Do you think Russia is likely to have an alternative movement and a new leader who is not only capable of just talking about the necessity of political reforms but is also determined to implement them?
“I can see the likelihood of a movement like this. But I cannot say who will be at the head of this movement. You have mentioned Gref as a likely leader of this movement. The problem is that the name of anyone who was in charge of economic policies for some time, even in the Putin government, has been finally and irreversibly compromised in the eyes of the Russian people. And this only guarantees unpopularity – from Gaidar to Kudrin, and, of course, including Gref.”
Our newspaper once interviewed Adam Michnik who said that nobody had thought that Mikhail Gorbachev, a Stavropol apparatchik, could open the door to freedom. Do you think Medvedev can become this kind of apparatchik in today’s Russia?

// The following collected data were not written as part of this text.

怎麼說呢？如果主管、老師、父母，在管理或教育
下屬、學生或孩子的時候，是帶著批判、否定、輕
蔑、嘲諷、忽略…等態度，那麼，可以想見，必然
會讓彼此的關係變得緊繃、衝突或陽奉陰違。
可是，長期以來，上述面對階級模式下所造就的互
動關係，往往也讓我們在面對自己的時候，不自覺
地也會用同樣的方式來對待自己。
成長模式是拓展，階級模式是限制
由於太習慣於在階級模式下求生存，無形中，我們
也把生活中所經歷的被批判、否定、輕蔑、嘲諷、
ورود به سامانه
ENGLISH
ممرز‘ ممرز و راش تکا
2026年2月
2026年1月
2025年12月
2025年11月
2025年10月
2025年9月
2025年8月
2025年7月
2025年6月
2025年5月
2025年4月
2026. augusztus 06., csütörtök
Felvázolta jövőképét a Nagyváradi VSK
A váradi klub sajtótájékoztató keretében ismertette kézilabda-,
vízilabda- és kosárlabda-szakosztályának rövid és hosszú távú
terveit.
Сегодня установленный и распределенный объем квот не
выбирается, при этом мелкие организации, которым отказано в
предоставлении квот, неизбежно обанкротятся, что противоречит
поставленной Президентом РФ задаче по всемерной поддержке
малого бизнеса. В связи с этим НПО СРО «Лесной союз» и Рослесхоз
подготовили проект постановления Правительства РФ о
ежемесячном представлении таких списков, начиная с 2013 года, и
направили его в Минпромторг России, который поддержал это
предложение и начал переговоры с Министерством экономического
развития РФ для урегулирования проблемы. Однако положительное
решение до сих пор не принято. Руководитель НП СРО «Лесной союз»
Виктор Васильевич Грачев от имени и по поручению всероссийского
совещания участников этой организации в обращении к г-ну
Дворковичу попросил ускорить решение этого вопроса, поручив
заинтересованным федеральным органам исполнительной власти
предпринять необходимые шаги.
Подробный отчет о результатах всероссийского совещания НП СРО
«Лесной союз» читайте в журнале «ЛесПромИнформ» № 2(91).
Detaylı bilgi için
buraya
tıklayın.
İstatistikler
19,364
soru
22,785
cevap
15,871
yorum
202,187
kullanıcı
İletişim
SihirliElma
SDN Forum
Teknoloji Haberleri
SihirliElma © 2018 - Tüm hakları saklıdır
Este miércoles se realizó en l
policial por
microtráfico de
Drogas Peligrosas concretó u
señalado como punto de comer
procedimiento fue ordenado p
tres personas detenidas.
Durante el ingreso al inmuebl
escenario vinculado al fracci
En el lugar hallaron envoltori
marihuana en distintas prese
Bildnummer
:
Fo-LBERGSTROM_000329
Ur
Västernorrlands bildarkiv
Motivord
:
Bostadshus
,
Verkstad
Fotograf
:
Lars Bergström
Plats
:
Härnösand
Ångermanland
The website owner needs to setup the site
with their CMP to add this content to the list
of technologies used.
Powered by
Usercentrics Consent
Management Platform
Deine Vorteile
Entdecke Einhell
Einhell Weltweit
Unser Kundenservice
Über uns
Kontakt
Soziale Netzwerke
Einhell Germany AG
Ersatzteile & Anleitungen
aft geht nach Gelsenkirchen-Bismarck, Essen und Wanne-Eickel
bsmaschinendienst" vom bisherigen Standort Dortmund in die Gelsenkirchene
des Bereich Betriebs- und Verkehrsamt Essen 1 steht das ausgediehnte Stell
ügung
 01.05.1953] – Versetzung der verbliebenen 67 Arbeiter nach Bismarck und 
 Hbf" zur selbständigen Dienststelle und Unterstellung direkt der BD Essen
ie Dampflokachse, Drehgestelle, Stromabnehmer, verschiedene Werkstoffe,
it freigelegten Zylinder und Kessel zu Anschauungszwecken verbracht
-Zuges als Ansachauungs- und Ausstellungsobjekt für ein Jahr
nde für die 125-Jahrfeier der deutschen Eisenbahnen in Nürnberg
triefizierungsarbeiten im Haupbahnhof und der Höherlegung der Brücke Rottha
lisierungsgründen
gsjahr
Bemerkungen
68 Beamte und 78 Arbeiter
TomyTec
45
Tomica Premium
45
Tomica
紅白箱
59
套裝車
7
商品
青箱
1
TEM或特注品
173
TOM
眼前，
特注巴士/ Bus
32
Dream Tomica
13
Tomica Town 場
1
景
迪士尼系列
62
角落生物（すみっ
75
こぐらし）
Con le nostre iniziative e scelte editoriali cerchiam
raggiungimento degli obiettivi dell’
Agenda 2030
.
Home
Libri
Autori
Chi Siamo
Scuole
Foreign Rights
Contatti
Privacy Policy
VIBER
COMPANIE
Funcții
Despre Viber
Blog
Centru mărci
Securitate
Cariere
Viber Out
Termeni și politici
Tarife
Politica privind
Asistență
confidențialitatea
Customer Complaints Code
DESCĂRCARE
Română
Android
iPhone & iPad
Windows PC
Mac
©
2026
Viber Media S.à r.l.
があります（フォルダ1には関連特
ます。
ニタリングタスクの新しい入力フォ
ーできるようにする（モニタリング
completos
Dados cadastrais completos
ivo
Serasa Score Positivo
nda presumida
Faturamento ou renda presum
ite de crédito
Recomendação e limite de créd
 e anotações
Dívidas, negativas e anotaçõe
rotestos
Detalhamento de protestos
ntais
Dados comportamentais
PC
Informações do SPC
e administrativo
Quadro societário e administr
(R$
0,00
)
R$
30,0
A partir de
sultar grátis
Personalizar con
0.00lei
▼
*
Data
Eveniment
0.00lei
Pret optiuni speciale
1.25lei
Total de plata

“Yes, anybody can be this kind of apparatchik. The problem is not in the apparatchik but in those who surround him. And Gorbachev could not have done so without allies, without an understanding in his inner circle, in rather wide elite strata, and among the masses that something should be changed. In the late Soviet era, the system was in worse economic straits. Everybody in today’s Russia, in the elite and in the masses, remembers only too well that his reforms ended in the collapse of the country. Therefore, many are not sure that one will be able to change the system and retain Russia at the same time. Let us not forget that Gorbachev wanted to change many things but not everything. His task was to keep the country and the political system intact to a large degree. He failed to do so.”